= Floyd Hall =

American business executive (born 1938)

Floyd Hall (born September 4, 1938) is an American business executive and sports team owner.

==Life and career==
Hall was born in Oklahoma. He left school at the age of 15. He attended Southern Methodist University, and did not graduate.

Hall started working at Montgomery Ward in August 1956. From 1970 to 1984, he was regional vice president at the Singer Company. He then worked for B. Dalton Booksellers where he was subsequently promoted to chief executive officer (CEO). He became chairman and CEO of Target Stores in 1981. James Goldsmith appointed Hall as partner and CEO of the Grand Union grocery chain, which he controlled, in February 1984. Goldsmith sold his shareholding in Grand Union's parent Generale Occidentale to French conglomerate Compagnie Générale d'Electricité (CGE) in 1987, who sold the chain onto a management buyout led by Hall for $655 million in 1988. Grand Union was sold a year later, with Hall leaving and jointly setting up the museum reproduction company Museum Co..

Hall was appointed president and CEO of Kmart, which was struggling, from 1995.

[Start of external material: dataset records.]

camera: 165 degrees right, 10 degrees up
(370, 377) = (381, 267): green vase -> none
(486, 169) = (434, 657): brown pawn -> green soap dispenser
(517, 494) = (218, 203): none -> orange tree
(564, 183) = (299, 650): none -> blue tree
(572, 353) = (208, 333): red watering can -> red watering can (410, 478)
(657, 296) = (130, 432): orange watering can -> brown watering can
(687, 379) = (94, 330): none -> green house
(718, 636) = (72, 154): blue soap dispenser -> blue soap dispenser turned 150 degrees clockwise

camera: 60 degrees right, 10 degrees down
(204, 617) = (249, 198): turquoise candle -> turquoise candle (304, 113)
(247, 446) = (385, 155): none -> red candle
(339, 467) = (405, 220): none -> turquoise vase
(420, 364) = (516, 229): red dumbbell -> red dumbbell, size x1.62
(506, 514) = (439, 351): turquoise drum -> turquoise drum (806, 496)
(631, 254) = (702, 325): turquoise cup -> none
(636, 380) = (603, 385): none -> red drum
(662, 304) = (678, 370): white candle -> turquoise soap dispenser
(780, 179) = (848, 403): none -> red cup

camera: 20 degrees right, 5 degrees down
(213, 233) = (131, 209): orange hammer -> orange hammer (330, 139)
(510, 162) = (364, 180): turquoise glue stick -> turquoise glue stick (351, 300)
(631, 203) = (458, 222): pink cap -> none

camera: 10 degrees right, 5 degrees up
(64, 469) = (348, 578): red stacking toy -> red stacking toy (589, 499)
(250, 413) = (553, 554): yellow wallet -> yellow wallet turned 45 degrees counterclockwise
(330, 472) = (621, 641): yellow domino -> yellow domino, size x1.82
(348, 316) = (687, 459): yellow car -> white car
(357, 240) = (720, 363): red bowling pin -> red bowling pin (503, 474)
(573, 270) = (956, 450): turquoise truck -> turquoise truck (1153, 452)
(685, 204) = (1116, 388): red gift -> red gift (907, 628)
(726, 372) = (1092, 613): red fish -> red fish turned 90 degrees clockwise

Hall was the chief executive officer of Kmart from June 1995 – 2000. During Hall's term in office, the chain sold off several specialty businesses to focus on its core discount store business, remodeled the stores into the Big Kmart format, and acquired the Martha Stewart line of household products.

In 1997, Hall formed a partnership with the state of New Jersey and Montclair State University, Floyd Hall Enterprises, which supervised construction of the 4,000-seat Yogi Berra Stadium, home field for the New Jersey Jackals baseball team, and a two-rink ice arena, Floyd Hall Arena, both located on the campus of Montclair State University. Hall sold the Jackals to Al Dorso in 2017 and the ice arena back to Montclair State in a transaction finalized in early 2020; the university then renamed the building the Montclair State University Ice Arena.

In 2006, after the New Jersey Cardinals were relocated to Pennsylvania and became the State College Spikes, Hall started a second team to play in the Cardinals’ former home of Skylands Park in Augusta, New Jersey. The team, known as the Sussex Skyhawks, began play in 2006 and won the Canadian-American Association of Professional Baseball championship two years later, but the team did not draw well and Hall folded the team after the 2010 season citing significant financial losses, the lack of an interested buyer, and the desire to focus on the Jackals and his other operations. (Oddly enough, current Jackals owner Al Dorso did the same thing that Hall did but in reverse; he started the Sussex County Miners, a replacement for the Skyhawks, and later purchased the Jackals.)

Hall was nominated on February 10, 2006, by President George W. Bush to serve on the Amtrak Reform Board for a five-year term of office. Hall was earlier appointed in a recess appointment to the same position on January 4, 2006.

He is a resident of Montclair, New Jersey.

Hall completed Harvard Business School's advanced management program in 1977.